Tough one. And I have a greater amount of respect for prostitutes than most. First of all, is your gut feeling that she was dishonest? And if she was, is she trying to rectify her omission by telling you beforehand --- that is, does she have good intentions of making up for her dishonesty? It may be a sign of profound respect that she told you. She could have continued stringing you along this idyllic scenario... Assuming she does not have STDs (as most prostitutes who aren't also drug-addicts don't), is it a feeling of disgust or is it an intellectual conflict? In other words, is it a pang in your heart when you think that she isn't/wasn't all yours, or is it a moral issue concernig prostitution for you?
And it's obvious she didn't tell him that until NOW...when they are engaged...she omitted that... And I still stand by my initial statement saying that lying by omission is the same as lying to someone's face.
I agree, I don't think it's fair to omit something like that until you're engaged. BUT, it's also tough on her... Putting myself in her shoes, I can only imagine the kind of stigma and conflict she went through. This may be a lifeline. An asking for help. It may be that she loves him so tremedously she could not tie the knot unless it was in a climate of complete honesty. It may be she needs help dealing with the ghosts of her own past. Only the two people involved can be sure whether they can both attend to each other's emotional needs. Let's hope it works. But I would say, for now, after such a tremendous shock, you two should be working on rehabiliting a friendship, not marriage. Marriage is secondary to a healthy friendship.
Not at all. But I would like to see a clean bill of health from the STD doctor. Wait did she graduate college? If so my answer stands.

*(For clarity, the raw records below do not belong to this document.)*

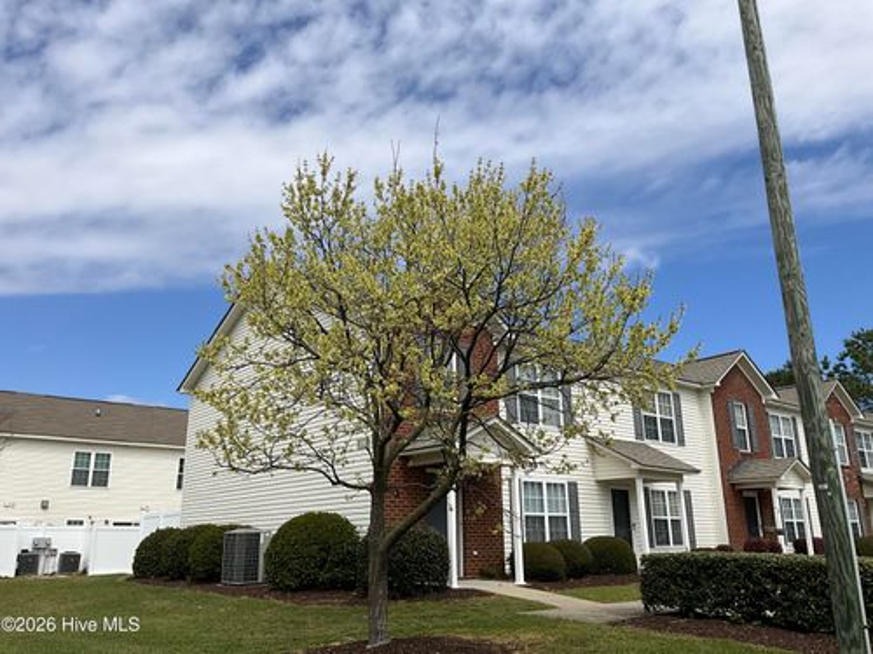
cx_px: 436
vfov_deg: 48.2
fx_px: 731
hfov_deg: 61.7
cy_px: 327
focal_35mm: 29
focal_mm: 3
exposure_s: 1/2801
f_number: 1.8
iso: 25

We all have skeletons in our closets. We all have things in our past we are not proud of. We've all done questionable things. To dump this woman simply because she did this thing almost 10 years ago (before she even knew you I presume?) is absolutely juvenile, unfair and silly. What you should be asking yourself is: Do you have a good realtionship with her? Do you love her? Does she love you? Is she a great person? Is she your friend? Do you respect each other? And, of course, is she clean? These are the things that matter NOW, not what she did and didn't tell you about so long ago. Tha past is dead. Let it stay dead. It doesn't concern you, it never did. Dragging it around is very tiring and useless. Don't let it rule your future together. Don't judge her. If you can't rise above this bit of info about her and accept it as part of her experiences in life then maybe you should take a look inward and think about all the things you've ever done that you haven't exactly wanted to post on the 6 o'clock news. Then maybe you'll be a little more empathetic towards her. Oh yea... and the whole 'lie by omission' thing...I wouldn't really play that card because it's just not the right case for it. Not telling is not lying, it's just not telling. Now you know. Do what you will. If you can't get over it ... well.. then you've gotta do what's best for you, whatever that may be for you.
Even if she ISN'T STD free, I'd try to work it out. And pray that you didn't contract anything. Just because she has a history doesn't mean she hasn't changed. Continue to think of her without the history, if she is truly a great woman, go for it.
we all have a past, we all done good things and bad. experiences is what makes us who we are, so if you love this woman, the person she is now, you gotta love her with her past because all of that is what made her who she is now. Talk about it with her, she probably didnt do it for fun, get testted for STDs and that's about all i have to say.
well my feeling is, as long as she is clean (std free), you just have to accept it as something she did in the past. It is part of what made her the person that she is today.